Jack Daniel’s Old No.7, with its familiar black label, has a fine balance of charred oak and caramel flavors and hits the back of the tongue like a love tap, just enough to linger. (By the way, no one seems to know what the No.7 signifies on the label.)
Gentleman Jack is charcoal mellowed twice, once before and once after aging -- they call it the “blessing”-- which makes it somewhat mellower, a little sweeter and a bit gentler on the finish.
At 94 proof, Jack Daniel’s Single Barrel is a powerhouse. It’s drawn from barrels that rest in the warmer, upper floors of the distillery by master distiller Jeff Arnett.
He contends that each barrel can have distinct nuances making one bottle subtly different from another. It’s a darker whiskey, robust but very satisfying and warm on the palate.
Jack Daniel’s novelty whiskey is Tennessee Honey, made by adding honey liqueur. The producer recommends serving it “chilled straight or in drinks with other mixers like lemonade, tea or ginger ale.” That works for me, especially during the summer, and it makes a splendid Old Fashioned, with a dash of bitters.
The story goes that George A. Dickel, who founded his distillery in Tullahoma, Tennessee, in 1870, discovered that whiskey made during the winter was smoother than whiskey made in the summer. So he began chilling his distillation before it went into the charcoal vats.
The distillery re-opened in 1958 after closing for 40 years, and is now run by master distiller John Lunn, who makes No.8 and No.12 labels (as well as Cascade Hollow and Barrel Select, which I have not tasted).
If there were such a thing as a “classic” Tennessee whiskey, it might be the No.8. Vanilla, toast, corn and smoke all mingle in the bottle, with a lively burn at the back of it all.
No.12 is a deeper, richer, more concentrated spirit, at 90 proof, blended from older whiskeys than the No.8. This is not a drink you do knock back at a bar; you sip it after dinner.
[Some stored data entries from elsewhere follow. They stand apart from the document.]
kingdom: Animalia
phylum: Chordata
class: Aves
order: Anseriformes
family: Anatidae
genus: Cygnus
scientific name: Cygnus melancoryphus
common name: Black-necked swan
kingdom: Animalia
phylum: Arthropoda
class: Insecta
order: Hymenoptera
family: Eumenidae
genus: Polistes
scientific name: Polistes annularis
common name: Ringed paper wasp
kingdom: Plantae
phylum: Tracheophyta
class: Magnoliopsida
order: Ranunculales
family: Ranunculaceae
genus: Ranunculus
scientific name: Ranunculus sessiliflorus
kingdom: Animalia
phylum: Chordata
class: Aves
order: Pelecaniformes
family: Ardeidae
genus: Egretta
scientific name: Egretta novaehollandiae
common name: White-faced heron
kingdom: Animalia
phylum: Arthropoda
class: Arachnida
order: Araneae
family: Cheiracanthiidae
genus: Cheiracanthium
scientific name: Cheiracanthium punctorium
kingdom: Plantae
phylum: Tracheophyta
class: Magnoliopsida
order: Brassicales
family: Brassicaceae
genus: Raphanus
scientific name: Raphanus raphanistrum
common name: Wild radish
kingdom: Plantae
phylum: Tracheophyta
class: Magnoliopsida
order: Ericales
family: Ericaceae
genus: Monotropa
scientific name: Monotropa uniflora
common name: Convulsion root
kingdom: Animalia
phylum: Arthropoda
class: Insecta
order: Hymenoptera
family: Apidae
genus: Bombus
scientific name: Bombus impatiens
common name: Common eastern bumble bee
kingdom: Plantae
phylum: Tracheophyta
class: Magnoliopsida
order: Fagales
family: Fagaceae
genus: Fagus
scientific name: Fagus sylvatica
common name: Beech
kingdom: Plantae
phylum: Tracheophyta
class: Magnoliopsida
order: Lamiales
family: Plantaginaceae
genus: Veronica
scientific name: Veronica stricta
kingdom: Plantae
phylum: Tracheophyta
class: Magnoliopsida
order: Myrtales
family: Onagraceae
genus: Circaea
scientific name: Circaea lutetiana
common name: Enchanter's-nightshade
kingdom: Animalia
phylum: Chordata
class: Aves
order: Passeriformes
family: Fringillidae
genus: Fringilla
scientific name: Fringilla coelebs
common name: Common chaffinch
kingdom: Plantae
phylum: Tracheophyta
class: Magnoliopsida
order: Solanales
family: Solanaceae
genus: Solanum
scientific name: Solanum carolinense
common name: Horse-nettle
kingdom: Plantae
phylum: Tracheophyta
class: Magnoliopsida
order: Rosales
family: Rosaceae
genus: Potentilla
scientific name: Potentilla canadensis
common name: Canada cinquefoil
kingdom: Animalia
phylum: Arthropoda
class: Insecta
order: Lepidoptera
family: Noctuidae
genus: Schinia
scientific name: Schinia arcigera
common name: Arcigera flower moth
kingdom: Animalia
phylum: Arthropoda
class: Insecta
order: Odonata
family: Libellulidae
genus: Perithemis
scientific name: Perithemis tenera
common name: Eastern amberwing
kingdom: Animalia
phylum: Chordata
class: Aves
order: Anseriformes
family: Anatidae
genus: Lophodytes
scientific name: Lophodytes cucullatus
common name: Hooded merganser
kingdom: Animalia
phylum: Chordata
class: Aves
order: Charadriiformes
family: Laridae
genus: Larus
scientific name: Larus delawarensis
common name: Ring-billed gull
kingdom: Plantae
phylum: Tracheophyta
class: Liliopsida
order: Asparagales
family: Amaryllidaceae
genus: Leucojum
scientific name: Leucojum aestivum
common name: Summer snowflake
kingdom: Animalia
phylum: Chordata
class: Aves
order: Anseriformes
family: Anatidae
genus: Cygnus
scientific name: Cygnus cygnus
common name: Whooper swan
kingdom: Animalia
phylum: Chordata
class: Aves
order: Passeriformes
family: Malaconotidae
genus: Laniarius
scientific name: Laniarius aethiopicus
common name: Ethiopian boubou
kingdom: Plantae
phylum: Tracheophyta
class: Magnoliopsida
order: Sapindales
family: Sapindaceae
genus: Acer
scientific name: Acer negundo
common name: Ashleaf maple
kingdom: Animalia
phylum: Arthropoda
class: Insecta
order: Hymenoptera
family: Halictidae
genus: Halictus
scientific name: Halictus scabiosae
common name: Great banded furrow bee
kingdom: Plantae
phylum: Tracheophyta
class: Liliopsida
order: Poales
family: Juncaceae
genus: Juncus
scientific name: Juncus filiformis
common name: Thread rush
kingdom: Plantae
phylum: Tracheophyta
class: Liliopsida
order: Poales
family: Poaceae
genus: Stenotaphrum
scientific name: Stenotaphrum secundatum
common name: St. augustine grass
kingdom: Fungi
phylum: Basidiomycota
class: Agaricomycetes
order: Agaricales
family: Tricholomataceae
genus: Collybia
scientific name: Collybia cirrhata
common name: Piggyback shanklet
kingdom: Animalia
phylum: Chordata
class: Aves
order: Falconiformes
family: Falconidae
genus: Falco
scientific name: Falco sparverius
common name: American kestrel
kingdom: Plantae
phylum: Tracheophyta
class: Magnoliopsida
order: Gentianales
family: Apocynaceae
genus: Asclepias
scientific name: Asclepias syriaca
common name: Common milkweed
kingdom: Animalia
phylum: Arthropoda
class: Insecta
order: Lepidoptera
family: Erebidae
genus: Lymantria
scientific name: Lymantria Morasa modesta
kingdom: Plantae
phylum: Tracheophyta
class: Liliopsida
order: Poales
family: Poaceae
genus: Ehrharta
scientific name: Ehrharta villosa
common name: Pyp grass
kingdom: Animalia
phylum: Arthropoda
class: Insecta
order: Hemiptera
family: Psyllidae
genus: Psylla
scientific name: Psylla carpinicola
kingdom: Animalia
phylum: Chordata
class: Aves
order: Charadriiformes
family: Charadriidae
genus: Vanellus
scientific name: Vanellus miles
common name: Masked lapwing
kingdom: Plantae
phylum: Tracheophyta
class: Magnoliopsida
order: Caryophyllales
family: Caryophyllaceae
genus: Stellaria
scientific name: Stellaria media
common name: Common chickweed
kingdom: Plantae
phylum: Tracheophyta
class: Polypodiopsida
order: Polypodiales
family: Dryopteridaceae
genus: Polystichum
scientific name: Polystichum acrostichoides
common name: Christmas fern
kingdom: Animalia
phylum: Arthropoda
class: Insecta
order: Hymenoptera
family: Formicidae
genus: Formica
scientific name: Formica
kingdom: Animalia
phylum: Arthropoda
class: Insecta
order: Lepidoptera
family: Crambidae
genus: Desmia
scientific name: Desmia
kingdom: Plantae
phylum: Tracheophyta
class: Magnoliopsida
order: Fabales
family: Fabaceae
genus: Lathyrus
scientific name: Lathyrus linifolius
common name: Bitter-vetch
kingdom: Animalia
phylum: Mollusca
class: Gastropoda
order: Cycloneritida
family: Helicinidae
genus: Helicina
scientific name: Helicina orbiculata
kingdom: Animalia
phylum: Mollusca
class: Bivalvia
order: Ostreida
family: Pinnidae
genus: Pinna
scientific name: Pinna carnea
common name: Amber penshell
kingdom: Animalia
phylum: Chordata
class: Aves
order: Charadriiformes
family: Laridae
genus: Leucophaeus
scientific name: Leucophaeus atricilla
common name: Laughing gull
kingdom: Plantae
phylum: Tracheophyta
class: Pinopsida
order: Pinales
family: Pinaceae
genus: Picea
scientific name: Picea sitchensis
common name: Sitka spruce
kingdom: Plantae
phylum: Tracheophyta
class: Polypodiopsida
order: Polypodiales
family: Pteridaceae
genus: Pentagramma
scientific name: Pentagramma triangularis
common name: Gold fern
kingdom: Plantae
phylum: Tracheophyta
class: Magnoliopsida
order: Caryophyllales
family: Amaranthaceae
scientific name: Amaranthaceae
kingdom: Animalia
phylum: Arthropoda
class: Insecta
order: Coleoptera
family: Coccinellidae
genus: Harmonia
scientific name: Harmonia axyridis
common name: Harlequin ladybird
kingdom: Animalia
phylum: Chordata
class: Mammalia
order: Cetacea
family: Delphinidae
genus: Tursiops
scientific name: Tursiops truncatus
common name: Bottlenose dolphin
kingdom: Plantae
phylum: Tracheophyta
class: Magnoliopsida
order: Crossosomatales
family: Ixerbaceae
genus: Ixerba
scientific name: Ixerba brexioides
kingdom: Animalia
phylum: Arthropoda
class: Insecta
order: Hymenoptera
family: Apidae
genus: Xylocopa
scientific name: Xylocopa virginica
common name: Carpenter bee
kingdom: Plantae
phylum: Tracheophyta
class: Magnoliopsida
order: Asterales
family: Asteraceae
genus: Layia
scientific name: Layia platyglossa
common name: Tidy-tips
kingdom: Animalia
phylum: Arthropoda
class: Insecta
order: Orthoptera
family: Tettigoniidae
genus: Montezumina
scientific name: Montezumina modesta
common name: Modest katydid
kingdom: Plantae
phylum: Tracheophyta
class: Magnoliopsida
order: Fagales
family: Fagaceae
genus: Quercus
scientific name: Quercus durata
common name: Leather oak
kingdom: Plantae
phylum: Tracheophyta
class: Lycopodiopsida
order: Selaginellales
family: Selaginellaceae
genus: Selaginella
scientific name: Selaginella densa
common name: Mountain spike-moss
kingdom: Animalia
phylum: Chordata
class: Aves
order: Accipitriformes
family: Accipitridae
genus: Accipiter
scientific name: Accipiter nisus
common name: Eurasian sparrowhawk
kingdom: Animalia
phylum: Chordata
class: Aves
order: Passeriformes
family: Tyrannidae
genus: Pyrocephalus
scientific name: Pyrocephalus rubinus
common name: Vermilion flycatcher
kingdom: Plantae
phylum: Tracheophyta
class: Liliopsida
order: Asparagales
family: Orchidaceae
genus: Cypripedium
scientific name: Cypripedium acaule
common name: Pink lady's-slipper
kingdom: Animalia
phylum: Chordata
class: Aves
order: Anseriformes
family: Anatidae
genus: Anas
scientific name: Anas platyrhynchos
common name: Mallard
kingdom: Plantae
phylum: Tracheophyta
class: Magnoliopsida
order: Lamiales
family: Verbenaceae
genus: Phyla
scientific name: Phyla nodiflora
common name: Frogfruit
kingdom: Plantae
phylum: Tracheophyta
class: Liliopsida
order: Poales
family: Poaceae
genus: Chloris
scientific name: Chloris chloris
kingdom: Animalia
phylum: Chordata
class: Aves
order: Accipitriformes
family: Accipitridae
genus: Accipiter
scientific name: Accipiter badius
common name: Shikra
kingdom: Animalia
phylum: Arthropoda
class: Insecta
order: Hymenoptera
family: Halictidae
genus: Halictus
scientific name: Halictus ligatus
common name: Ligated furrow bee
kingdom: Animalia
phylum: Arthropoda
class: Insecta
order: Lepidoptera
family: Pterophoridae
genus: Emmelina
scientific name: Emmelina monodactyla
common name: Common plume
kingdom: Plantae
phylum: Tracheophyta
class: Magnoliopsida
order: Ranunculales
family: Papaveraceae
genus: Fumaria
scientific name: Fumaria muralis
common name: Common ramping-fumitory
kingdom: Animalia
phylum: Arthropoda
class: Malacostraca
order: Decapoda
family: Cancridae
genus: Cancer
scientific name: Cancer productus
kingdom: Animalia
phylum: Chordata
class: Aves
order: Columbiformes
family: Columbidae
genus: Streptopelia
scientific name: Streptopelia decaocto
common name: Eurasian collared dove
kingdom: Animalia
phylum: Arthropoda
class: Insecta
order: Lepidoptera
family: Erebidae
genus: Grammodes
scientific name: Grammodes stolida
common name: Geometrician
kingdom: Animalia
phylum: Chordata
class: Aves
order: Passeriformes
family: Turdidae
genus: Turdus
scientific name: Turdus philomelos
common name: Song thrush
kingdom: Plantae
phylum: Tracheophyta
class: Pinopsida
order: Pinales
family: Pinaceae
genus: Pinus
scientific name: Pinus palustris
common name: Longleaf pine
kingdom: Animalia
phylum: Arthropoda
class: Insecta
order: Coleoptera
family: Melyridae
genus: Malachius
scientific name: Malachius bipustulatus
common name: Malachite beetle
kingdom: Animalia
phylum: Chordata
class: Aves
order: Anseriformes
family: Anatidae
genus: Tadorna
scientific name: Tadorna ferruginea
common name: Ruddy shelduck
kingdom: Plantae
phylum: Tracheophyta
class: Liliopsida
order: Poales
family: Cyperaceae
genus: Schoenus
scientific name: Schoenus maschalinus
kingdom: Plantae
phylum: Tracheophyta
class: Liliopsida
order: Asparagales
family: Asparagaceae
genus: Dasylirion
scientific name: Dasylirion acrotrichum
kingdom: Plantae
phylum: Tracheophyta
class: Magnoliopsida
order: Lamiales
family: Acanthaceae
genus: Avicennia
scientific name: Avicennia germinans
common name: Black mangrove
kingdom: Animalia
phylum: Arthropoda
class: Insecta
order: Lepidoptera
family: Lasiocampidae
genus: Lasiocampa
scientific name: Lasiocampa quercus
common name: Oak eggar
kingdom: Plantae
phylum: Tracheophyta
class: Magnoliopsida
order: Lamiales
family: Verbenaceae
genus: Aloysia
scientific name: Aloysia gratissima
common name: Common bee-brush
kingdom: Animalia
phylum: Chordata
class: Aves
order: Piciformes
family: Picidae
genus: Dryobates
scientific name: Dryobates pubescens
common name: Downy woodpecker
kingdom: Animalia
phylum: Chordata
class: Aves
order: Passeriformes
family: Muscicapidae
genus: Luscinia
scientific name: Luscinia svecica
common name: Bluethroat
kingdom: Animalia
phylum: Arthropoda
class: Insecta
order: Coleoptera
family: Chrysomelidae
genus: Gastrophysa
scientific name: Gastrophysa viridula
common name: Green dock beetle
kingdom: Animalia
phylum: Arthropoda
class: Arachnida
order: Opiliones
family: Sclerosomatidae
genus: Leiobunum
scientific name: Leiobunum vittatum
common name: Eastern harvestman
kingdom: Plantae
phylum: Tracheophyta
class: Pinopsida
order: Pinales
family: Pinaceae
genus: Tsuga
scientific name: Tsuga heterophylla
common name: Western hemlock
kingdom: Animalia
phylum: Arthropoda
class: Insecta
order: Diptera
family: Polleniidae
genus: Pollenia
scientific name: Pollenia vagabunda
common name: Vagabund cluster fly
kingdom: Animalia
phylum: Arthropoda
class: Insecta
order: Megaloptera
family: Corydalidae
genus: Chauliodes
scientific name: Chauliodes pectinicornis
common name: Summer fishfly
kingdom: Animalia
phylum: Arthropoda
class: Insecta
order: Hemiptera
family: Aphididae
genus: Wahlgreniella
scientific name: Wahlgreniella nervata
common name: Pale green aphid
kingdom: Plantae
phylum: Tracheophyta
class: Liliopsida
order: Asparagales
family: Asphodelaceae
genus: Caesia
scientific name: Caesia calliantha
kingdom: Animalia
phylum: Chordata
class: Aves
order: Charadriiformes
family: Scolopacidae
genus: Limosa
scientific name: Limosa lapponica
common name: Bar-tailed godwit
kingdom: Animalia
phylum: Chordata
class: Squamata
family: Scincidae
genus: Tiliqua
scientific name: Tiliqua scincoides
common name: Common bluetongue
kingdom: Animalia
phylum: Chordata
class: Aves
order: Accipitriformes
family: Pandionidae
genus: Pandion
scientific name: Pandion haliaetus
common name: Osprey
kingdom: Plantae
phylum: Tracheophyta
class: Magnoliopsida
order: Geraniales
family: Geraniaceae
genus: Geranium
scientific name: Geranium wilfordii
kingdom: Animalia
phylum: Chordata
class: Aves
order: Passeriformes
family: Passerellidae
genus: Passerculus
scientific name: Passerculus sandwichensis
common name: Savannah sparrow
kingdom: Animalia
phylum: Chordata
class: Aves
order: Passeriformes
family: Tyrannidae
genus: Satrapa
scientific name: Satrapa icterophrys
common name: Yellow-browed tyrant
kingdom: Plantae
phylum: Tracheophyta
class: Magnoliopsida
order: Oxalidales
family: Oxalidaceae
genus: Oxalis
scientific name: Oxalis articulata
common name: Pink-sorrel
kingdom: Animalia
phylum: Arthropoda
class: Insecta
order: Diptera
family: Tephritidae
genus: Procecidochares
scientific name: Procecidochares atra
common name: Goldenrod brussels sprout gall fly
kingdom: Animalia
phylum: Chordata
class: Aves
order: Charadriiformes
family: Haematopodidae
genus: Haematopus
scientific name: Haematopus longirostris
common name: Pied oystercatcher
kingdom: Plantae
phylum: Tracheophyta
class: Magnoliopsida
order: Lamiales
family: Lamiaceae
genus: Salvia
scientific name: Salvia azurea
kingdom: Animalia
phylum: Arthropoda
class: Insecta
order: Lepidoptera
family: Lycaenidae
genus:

The renegade Prichard’s Tennessee Whiskey, founded in 1997 in an old schoolhouse complete with basketball hoops, is made from white corn in small batch copper pots, and aged in white oak barrels.
The nose is a glorious burst of vanilla and soft oak; it begins sweet on the tongue, then trails off with an engaging, peppery finish that stays there until you take your next sip.
And you will.
(John Mariani writes on wine for Bloomberg News. The opinions expressed are his own.)